> Dataset:
<<<<

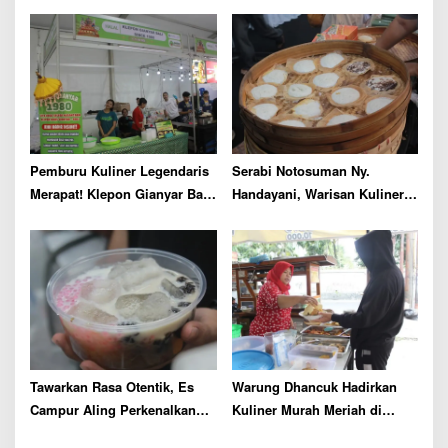
Onigiri Punya Catatan
Sejarah Panjang di Jepang
Pemburu Kuliner Legendaris
Serabi Notosuman Ny.
Merapat! Klepon Gianyar Bali
Handayani, Warisan Kuliner
Sejak 1980 Kini Hadir di
Solo Sejak 1923 Hadir di
Malang
Malang
Tawarkan Rasa Otentik, Es
Warung Dhancuk Hadirkan
Campur Aling Perkenalkan
Kuliner Murah Meriah di
Kuliner Pontianak di Malang
Sekitar UIN Malang, Buka 26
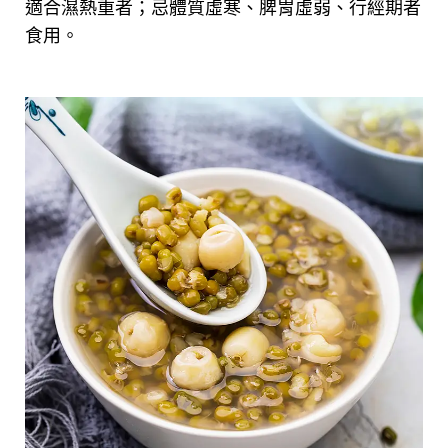
適合濕熱重者；忌體質虛寒、脾胃虛弱、行經期者
食用。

>>>>

> Directive:
Find and copy each line of the listing above that holds the word "Kuliner".

> Your solution:
Pemburu Kuliner Legendaris
Handayani, Warisan Kuliner
Kuliner Murah Meriah di
Kuliner Pontianak di Malang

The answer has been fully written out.